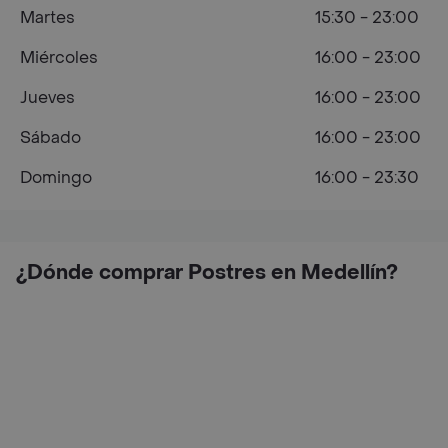
Martes
15:30 - 23:00
Miércoles
16:00 - 23:00
Jueves
16:00 - 23:00
Sábado
16:00 - 23:00
Domingo
16:00 - 23:30
¿Dónde comprar Postres en Medellín?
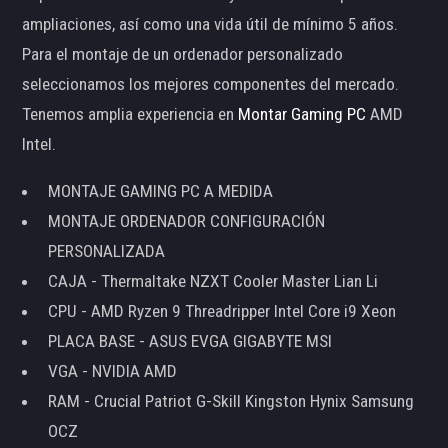
ampliaciones, así como una vida útil de mínimo 5 años.
Para el montaje de un ordenador personalizado
seleccionamos los mejores componentes del mercado.
Tenemos amplia experiencia en
Montar Gaming PC
AMD
Intel.
MONTAJE GAMING PC A MEDIDA
MONTAJE ORDENADOR CONFIGURACIÓN
PERSONALIZADA
CAJA - Thermaltake NZXT Cooler Master Lian Li
CPU - AMD Ryzen 9 Threadripper Intel Core i9 Xeon
PLACA BASE - ASUS EVGA GIGABYTE MSI
VGA - NVIDIA AMD
RAM - Crucial Patriot G-Skill Kingston Hynix Samsung
OCZ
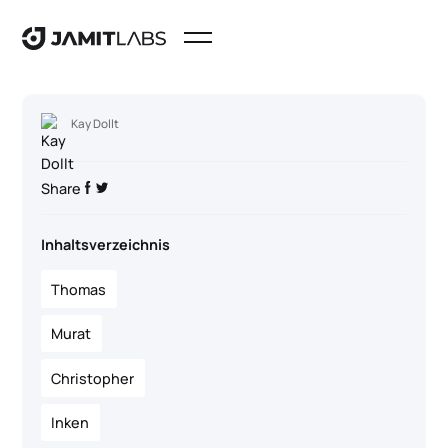
Kay Dollt
Share
Inhaltsverzeichnis
Thomas
Murat
Christopher
Inken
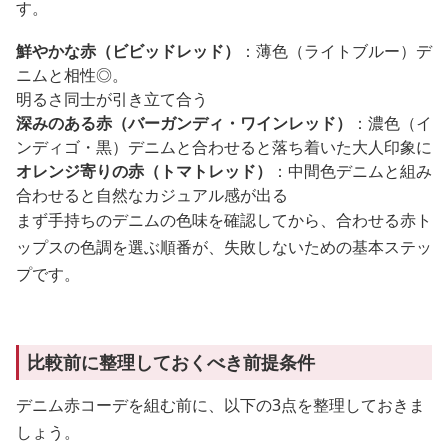
す。
鮮やかな赤（ビビッドレッド）
：薄色（ライトブルー）デ
ニムと相性◎。
明るさ同士が引き立て合う
深みのある赤（バーガンディ・ワインレッド）
：濃色（イ
ンディゴ・黒）デニムと合わせると落ち着いた大人印象に
オレンジ寄りの赤（トマトレッド）
：中間色デニムと組み
合わせると自然なカジュアル感が出る
まず手持ちのデニムの色味を確認してから、合わせる赤ト
ップスの色調を選ぶ順番が、失敗しないための基本ステッ
プです。
比較前に整理しておくべき前提条件
デニム赤コーデを組む前に、以下の3点を整理しておきま
しょう。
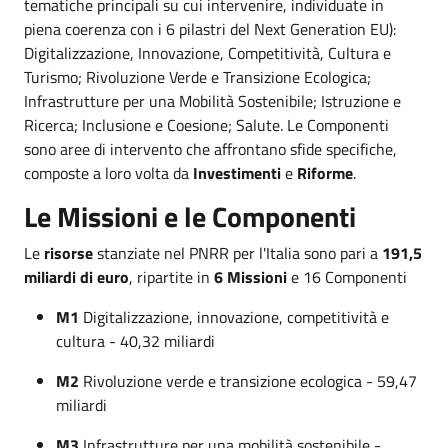
tematiche principali su cui intervenire, individuate in
piena coerenza con i 6 pilastri del Next Generation EU):
Digitalizzazione, Innovazione, Competitività, Cultura e
Turismo; Rivoluzione Verde e Transizione Ecologica;
Infrastrutture per una Mobilità Sostenibile; Istruzione e
Ricerca; Inclusione e Coesione; Salute. Le Componenti
sono aree di intervento che affrontano sfide specifiche,
composte a loro volta da
Investimenti
e
Riforme
.
Le Missioni e le Componenti
Le
risorse
stanziate nel PNRR per l'Italia sono pari a
191,5
miliardi di euro
, ripartite in
6 Missioni
e 16 Componenti
M1
Digitalizzazione, innovazione, competitività e
cultura - 40,32 miliardi
M2
Rivoluzione verde e transizione ecologica - 59,47
miliardi
M3
Infrastrutture per una mobilità sostenibile -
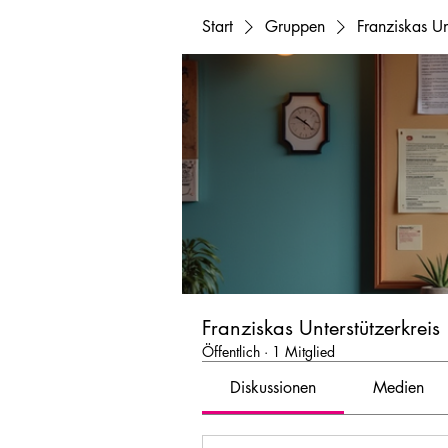
Start
Gruppen
Franziskas Un
Franziskas Unterstützerkreis
Öffentlich
·
1 Mitglied
Diskussionen
Medien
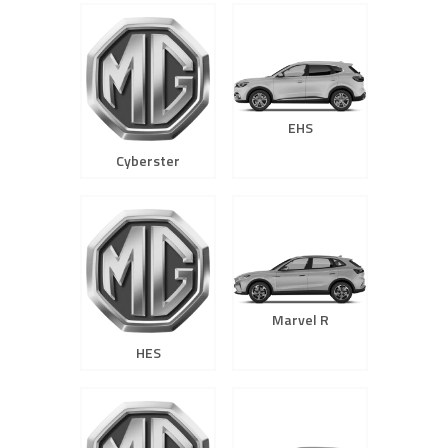
EHS
Cyberster
Marvel R
HES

DIRECTIVE: Skipping every picture, reproduce the records word for word.

FINAL ANSWER:
Martes
15:30 - 23:00
Miércoles
16:00 - 23:00
Jueves
16:00 - 23:00
Sábado
16:00 - 23:00
Domingo
16:00 - 23:30
¿Dónde comprar Postres en Medellín?
ampliaciones, así como una vida útil de mínimo 5 años.
Para el montaje de un ordenador personalizado
seleccionamos los mejores componentes del mercado.
Tenemos amplia experiencia en
Montar Gaming PC
AMD
Intel.
MONTAJE GAMING PC A MEDIDA
MONTAJE ORDENADOR CONFIGURACIÓN
PERSONALIZADA
CAJA - Thermaltake NZXT Cooler Master Lian Li
CPU - AMD Ryzen 9 Threadripper Intel Core i9 Xeon
PLACA BASE - ASUS EVGA GIGABYTE MSI
VGA - NVIDIA AMD
RAM - Crucial Patriot G-Skill Kingston Hynix Samsung
OCZ
Kay Dollt
Share
Inhaltsverzeichnis
Thomas
Murat
Christopher
Inken
す。
鮮やかな赤（ビビッドレッド）
：薄色（ライトブルー）デ
ニムと相性◎。
明るさ同士が引き立て合う
深みのある赤（バーガンディ・ワインレッド）
：濃色（イ
ンディゴ・黒）デニムと合わせると落ち着いた大人印象に
オレンジ寄りの赤（トマトレッド）
：中間色デニムと組み
合わせると自然なカジュアル感が出る
まず手持ちのデニムの色味を確認してから、合わせる赤ト
ップスの色調を選ぶ順番が、失敗しないための基本ステッ
プです。
比較前に整理しておくべき前提条件
デニム赤コーデを組む前に、以下の3点を整理しておきま
しょう。
tematiche principali su cui intervenire, individuate in
piena coerenza con i 6 pilastri del Next Generation EU):
Digitalizzazione, Innovazione, Competitività, Cultura e
Turismo; Rivoluzione Verde e Transizione Ecologica;
Infrastrutture per una Mobilità Sostenibile; Istruzione e
Ricerca; Inclusione e Coesione; Salute. Le Componenti
sono aree di intervento che affrontano sfide specifiche,
composte a loro volta da
Investimenti
e
Riforme
.
Le Missioni e le Componenti
Le
risorse
stanziate nel PNRR per l'Italia sono pari a
191,5
miliardi di euro
, ripartite in
6 Missioni
e 16 Componenti
M1
Digitalizzazione, innovazione, competitività e
cultura - 40,32 miliardi
M2
Rivoluzione verde e transizione ecologica - 59,47
miliardi
M3
Infrastrutture per una mobilità sostenibile -
Start
Gruppen
Franziskas Un
Franziskas Unterstützerkreis
Öffentlich
·
1 Mitglied
Diskussionen
Medien
EHS
Cyberster
Marvel R
HES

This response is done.